» Objective:
Copy out every line of the records below word for word, leaving out the pictures.

» Given data:
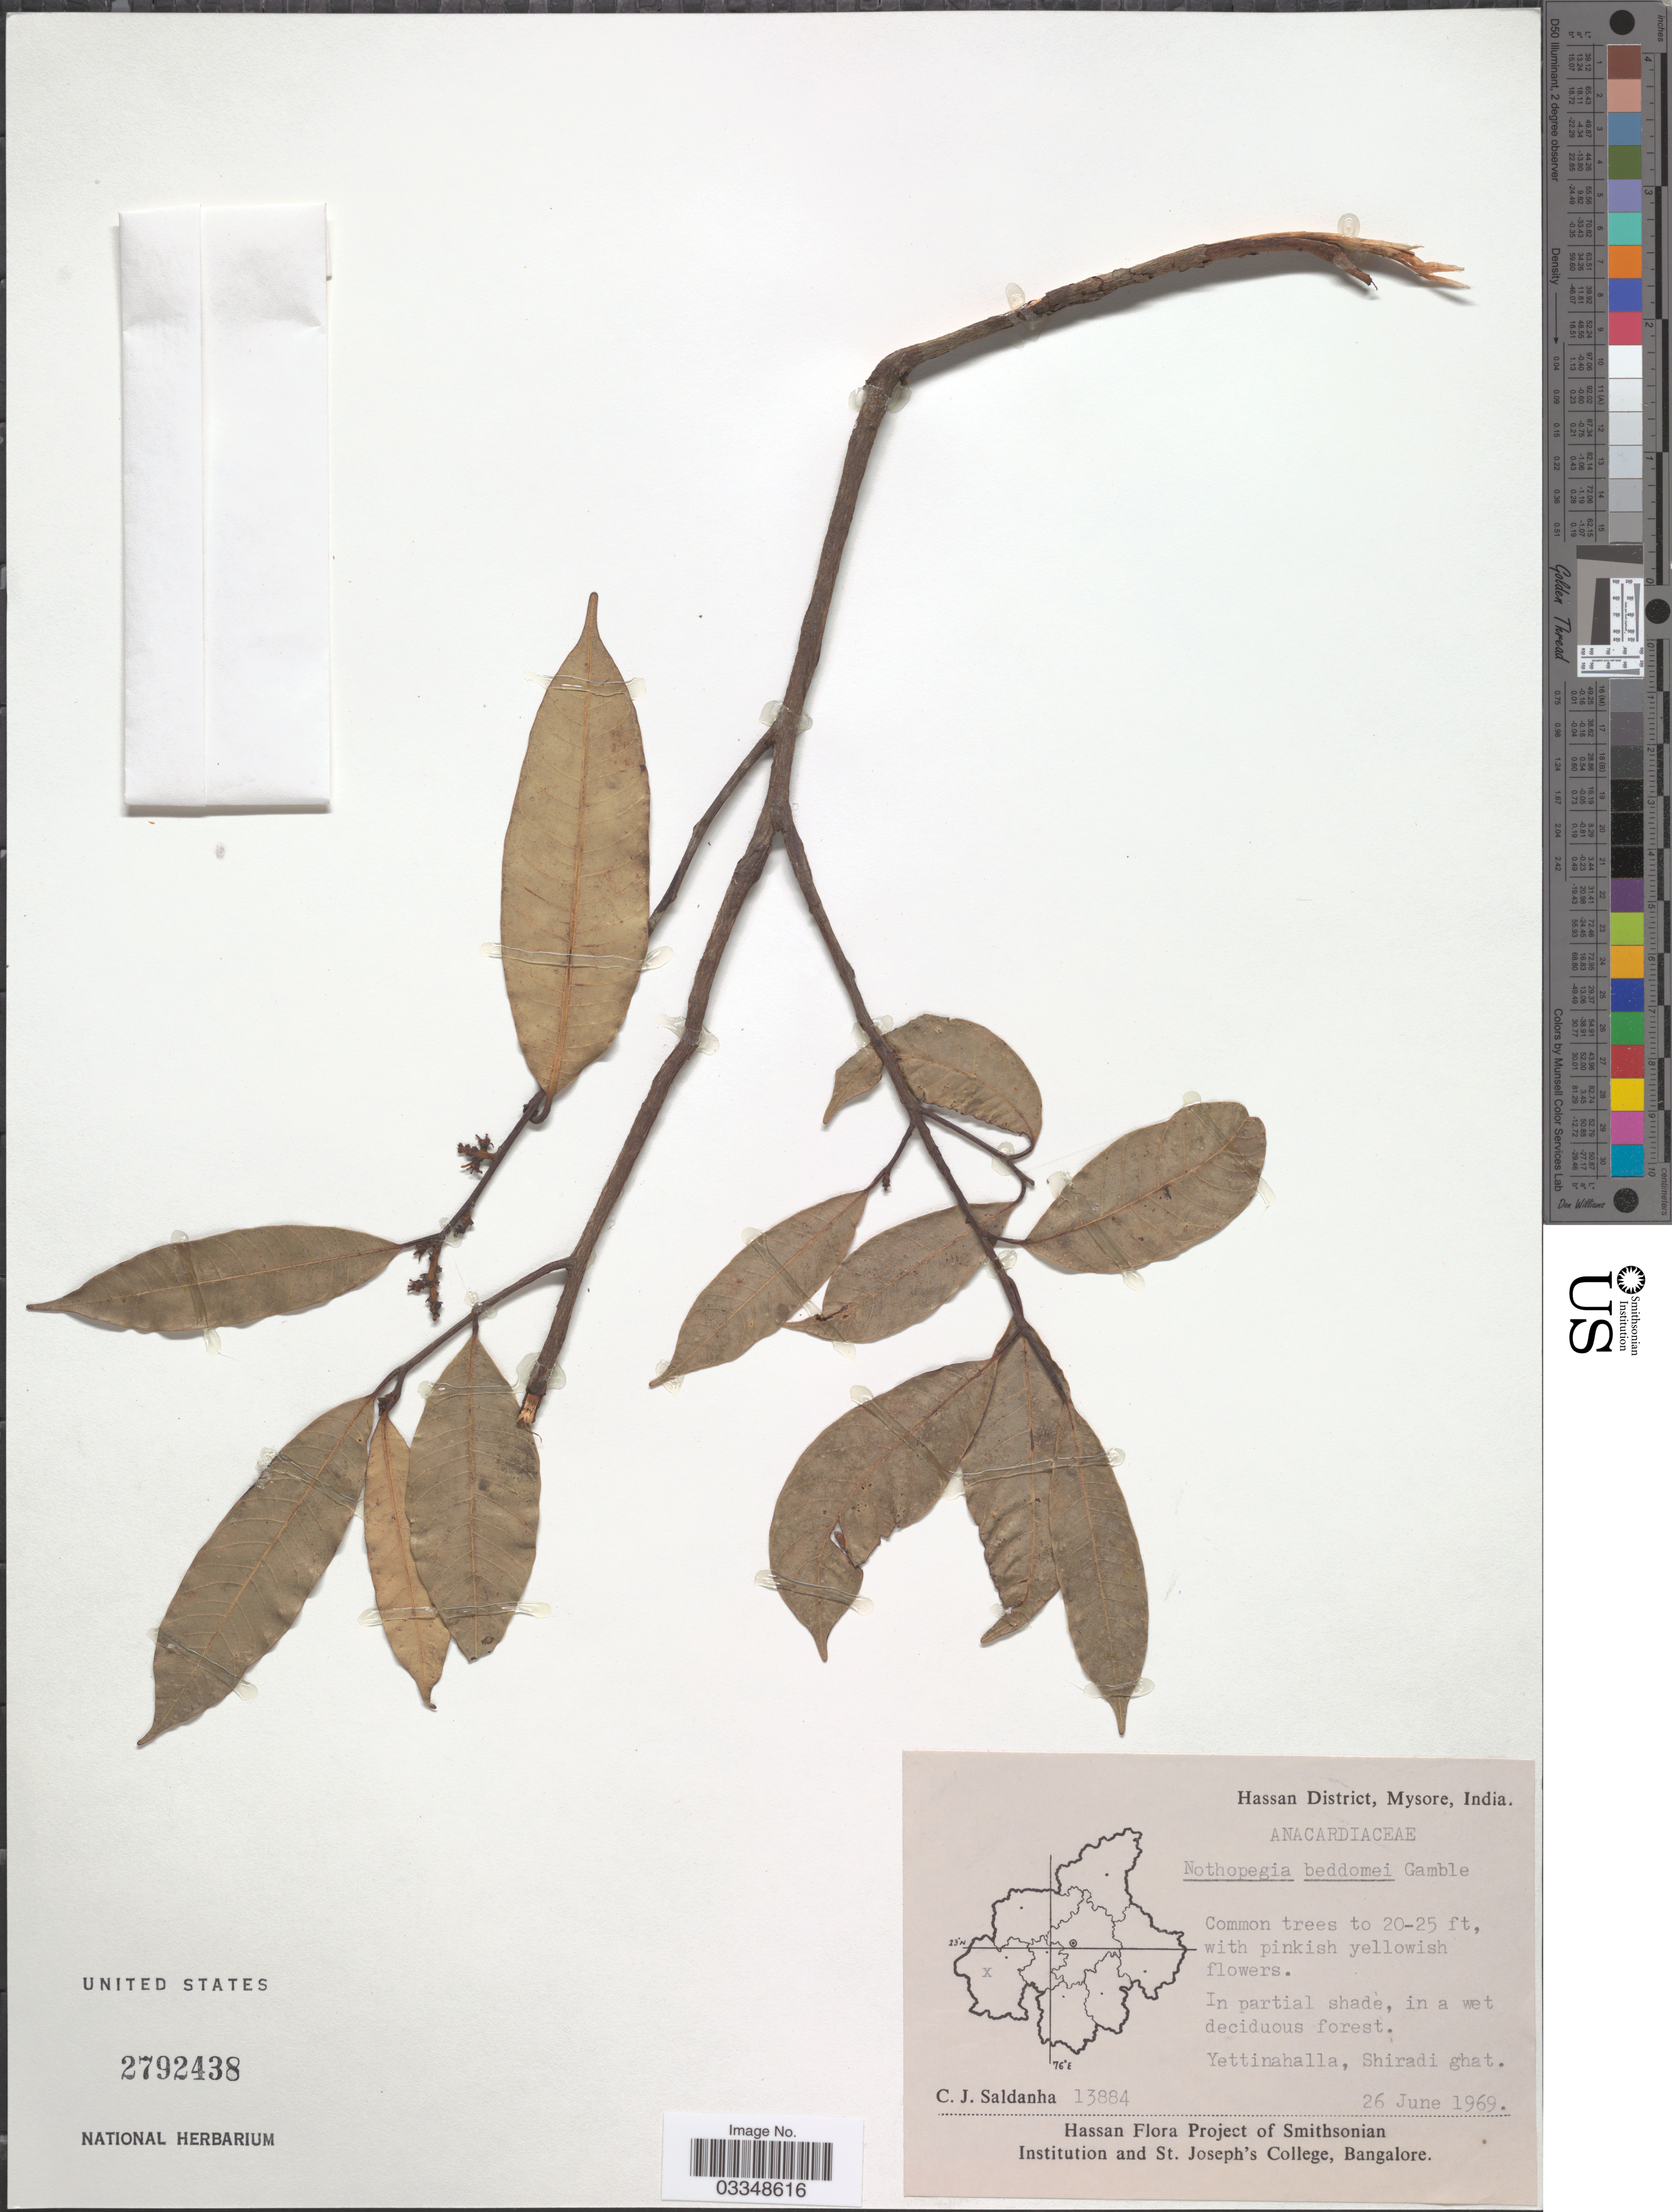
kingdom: Plantae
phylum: Tracheophyta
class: Magnoliopsida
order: Sapindales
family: Anacardiaceae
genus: Nothopegia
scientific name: Nothopegia beddomei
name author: Gamble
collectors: C. J. Saldanha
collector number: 13884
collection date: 1969-06-26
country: India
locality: Hassan District, Mysore. Yettinahalla, Shiradi ghat.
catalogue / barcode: US 2792438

» Completed task:
kingdom: Plantae
phylum: Tracheophyta
class: Magnoliopsida
order: Sapindales
family: Anacardiaceae
genus: Nothopegia
scientific name: Nothopegia beddomei
name author: Gamble
collectors: C. J. Saldanha
collector number: 13884
collection date: 1969-06-26
country: India
locality: Hassan District, Mysore. Yettinahalla, Shiradi ghat.
catalogue / barcode: US 2792438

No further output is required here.